Pull every line containing "subsection" from the entries.

Material provided:
*-*-*

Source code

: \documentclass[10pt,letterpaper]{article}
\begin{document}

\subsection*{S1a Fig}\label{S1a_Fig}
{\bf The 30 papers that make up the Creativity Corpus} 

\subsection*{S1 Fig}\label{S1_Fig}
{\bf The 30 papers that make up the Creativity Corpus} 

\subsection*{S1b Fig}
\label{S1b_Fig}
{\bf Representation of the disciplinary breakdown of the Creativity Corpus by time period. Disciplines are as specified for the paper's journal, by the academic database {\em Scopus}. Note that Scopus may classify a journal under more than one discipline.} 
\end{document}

*-*-*

Exercise answer:
\subsection*{S1a Fig}\label{S1a_Fig}
\subsection*{S1 Fig}\label{S1_Fig}
\subsection*{S1b Fig}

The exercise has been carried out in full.